U.S. commercial turkey production increased from 16 million pounds in January 1960 to 500 million pounds in January 2017. Total production this year is projected at 245 million birds.

That includes a quarter-billion turkey tails, also known as the parson’s nose, pope’s nose or sultan’s nose. The tail is actually a gland that attaches the turkey’s feathers to its body. It is filled with oil that the bird uses to preen itself, so about 75 percent of its calories come from fat.

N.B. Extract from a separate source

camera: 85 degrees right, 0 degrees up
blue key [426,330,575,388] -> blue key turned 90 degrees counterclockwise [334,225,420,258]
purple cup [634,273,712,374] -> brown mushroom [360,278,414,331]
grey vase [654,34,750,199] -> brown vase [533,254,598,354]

Ready to eat.  Mark Turnauckas, CC BY

It’s not clear why turkeys arrive at U.S. stores tailless. Industry insiders have suggested to me that it may simply have been an economic decision. Turkey consumption was a novelty for most consumers before World War II, so few developed a taste for the tail, although the curious can find recipes online. Turkeys have become larger, averaging around 30 pounds today compared to 13 pounds in the 1930s. We’ve also been breeding for breast size, due to the American love affair with white meat: One prized early big-breasted variety was call Bronze Mae West. Yet the tail remains.

Savored in Samoa

Rather than letting turkey tails go to waste, the poultry industry saw a business opportunity. The target: Pacific Island communities, where animal protein was scarce. In the 1950s U.S. poultry firms began dumping turkey tails, along with chicken backs, into markets in Samoa. (Not to be outdone, New Zealand and Australia exported “mutton flaps,” also known as sheep bellies, to the Pacific Islands.) With this strategy, the turkey industry turned waste into gold.

By 2007 the average Samoan was consuming more than 44 pounds of turkey tails every year – a food that had been unknown there less than a century earlier. That’s nearly triple Americans’ annual per capita turkey consumption.

When I interviewed Samoans recently for my book “No One Eats Alone: Food as a Social Enterprise,” it was immediately clear that some considered this once-foreign food part of their island’s national cuisine. When I asked them to list popular “Samoan foods,” multiple people mentioned turkey tails – frequently washed down with a cold Budweiser.


American Samoa is a U.S. territory covering seven islands in the South Pacific.  National Park Service

How did imported turkey tails become a favorite among Samoa’s working class? Here lies a lesson for health educators: The tastes of iconic foods cannot be separated from the environments in which they are eaten. The more convivial the atmosphere, the more likely people will be to have positive associations with the food.